━━━ Извлечённый текст
В то же время — подчеркнем это особо как принципиальный момент в занимаемой нами позиции — мы вовсе не собираемся отрицать того вполне очевидного, но до сих пор далеко не всегда признаваемого факта, что духовная жизнь Руси допетровского периода отличалась очевидными насыщенностью, интенсивностью и, главное, своеобразием. Это нашло свое яркое выражение и убедительное подтверждение прежде всего в разнообразных религиозных явлениях, возникавших на фоне сложных духовных, социальных, политических процессов, которыми в то время характеризовалась общественная жизнь страны: имеются в виду и довольно быстрое распространение христианства после крещения Руси[6] , несмотря на явно неблагоприятные социально-исторические условия для этого, и строительство многочисленных православных церквей, отличавшихся неоспоримым архитектурным своеобразием, и исключительные высоты — художественные, эстетические, философские, богословские, религиозные, — достигнутые в своем развитии русской иконописью, и создание множества скитов и монастырей, отличавшихся разнообразием устройства внутримонастырского быта, и появление выдающихся исторических фигур, чья деятельность была связана с церковью и монастырем и своеобразие жизненного пути и духовного облика которых общеизвестно, и своеобычность еретических движений, зачастую приводивших к бурным и массовым социальным противостояниям, чаще всего имевшим трагический исход для участников этих движений. В добавление к сказанному можно указать на разнообразие и богатство создававшегося в те века фольклора, на специфический характер русского города с его необычной архитектурой, на многочисленные народные промыслы, слава о которых выходила далеко за пределы страны, и т. д.
━━━━━━
■ **Суть задания**: Объясните в одном–трёх предложениях, чем, согласно извлечённому тексту, подтверждается утверждение о насыщенности, интенсивности и своеобразии духовной жизни Руси допетровского периода.
━━━ Строки данных
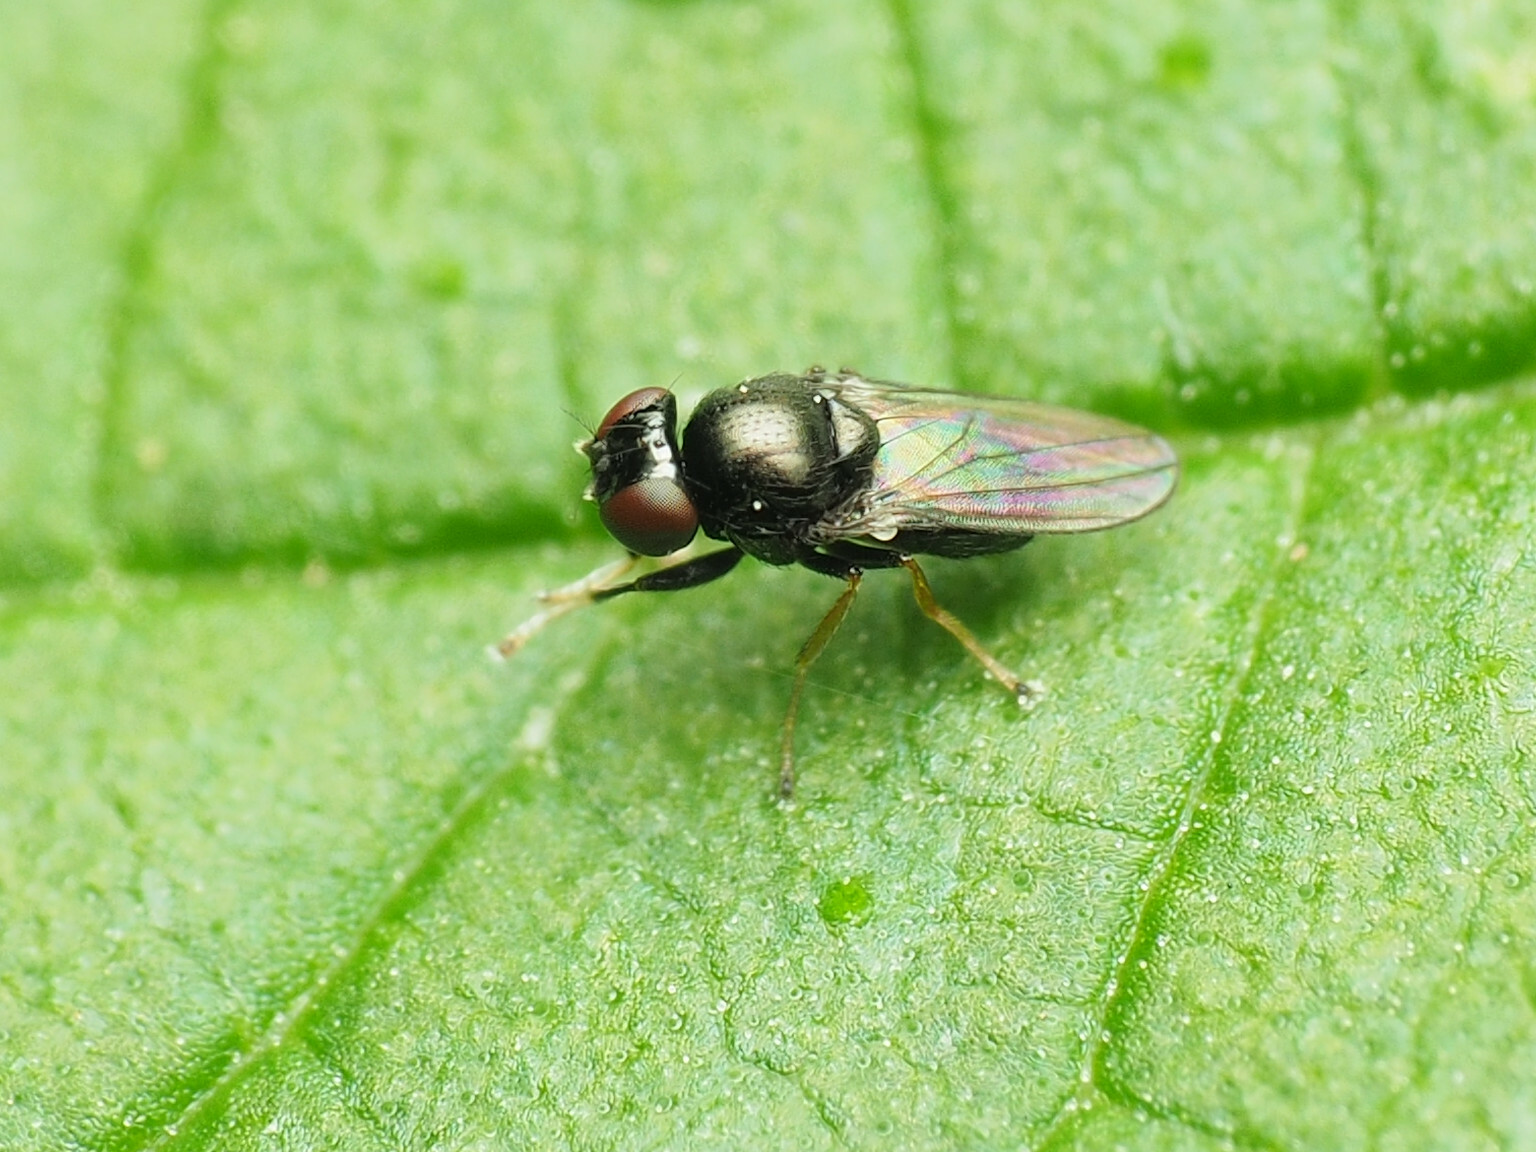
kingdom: Animalia
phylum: Arthropoda
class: Insecta
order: Diptera
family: Ephydridae
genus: Athyroglossa
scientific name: Athyroglossa glaphyropus
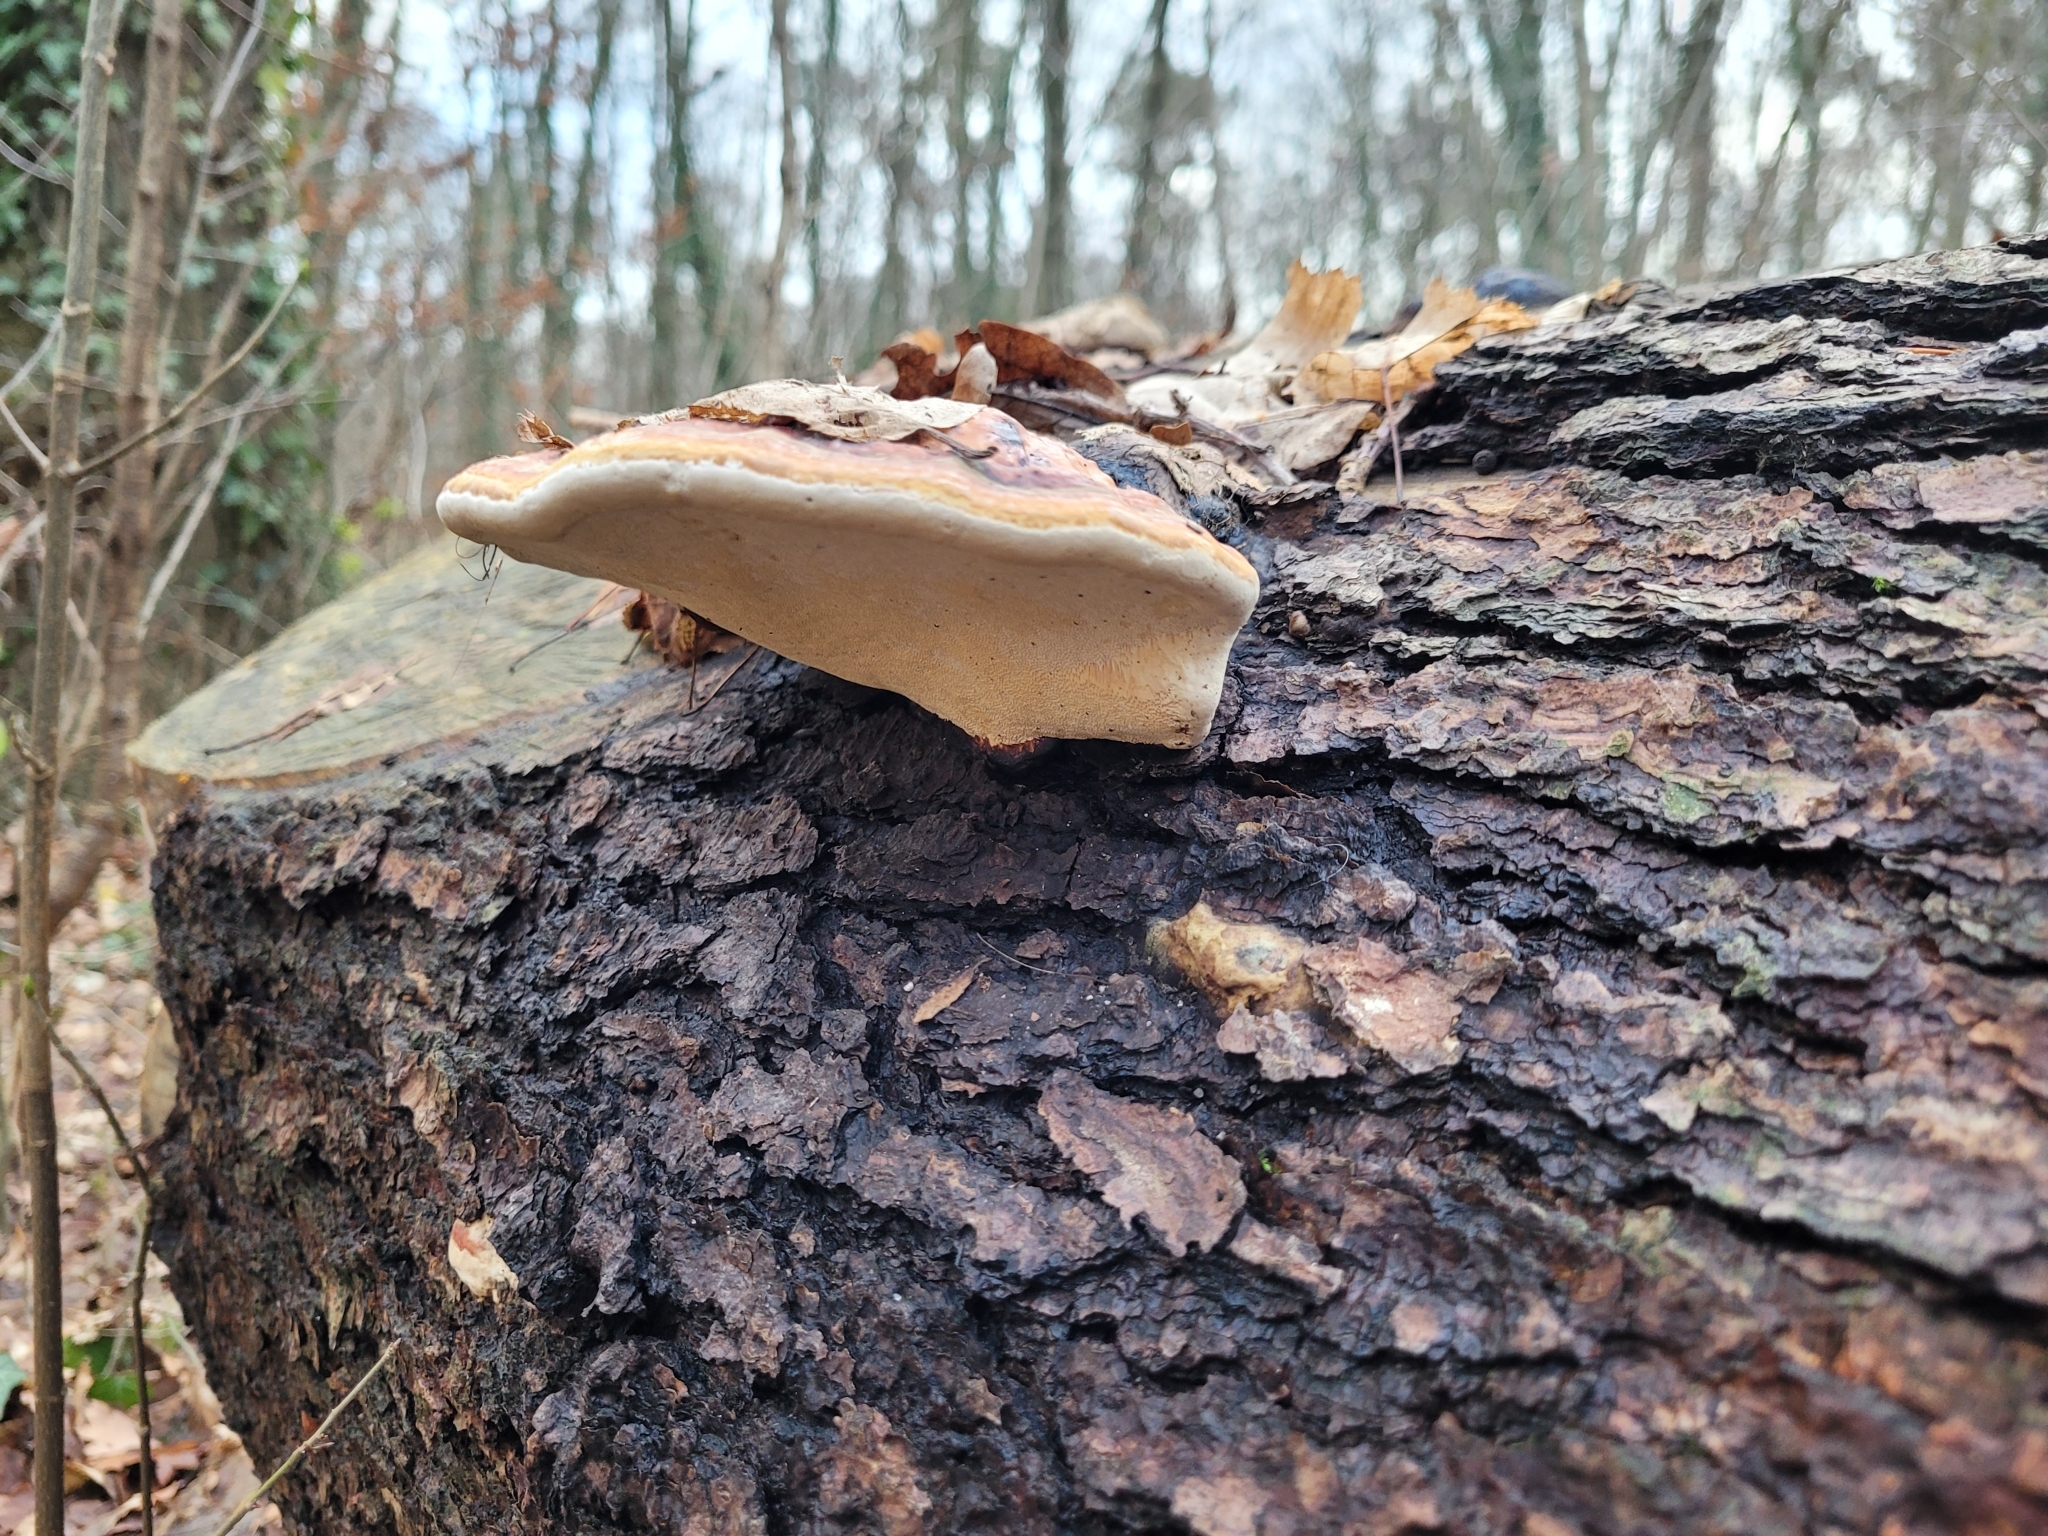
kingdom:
━━━━━━
■ **Результат выполнения**: Это утверждение подтверждается прежде всего разнообразными религиозными явлениями. К ним относятся быстрое распространение христианства после крещения Руси вопреки неблагоприятным условиям, строительство своеобразных православных церквей, высоты русской иконописи, множество скитов и монастырей с разнообразным бытом, выдающиеся фигуры, связанные с церковью и монастырем, и своеобычные еретические движения. Кроме того, текст указывает на богатство фольклора, специфический характер русского города с его необычной архитектурой и народные промыслы, слава о которых выходила далеко за пределы страны.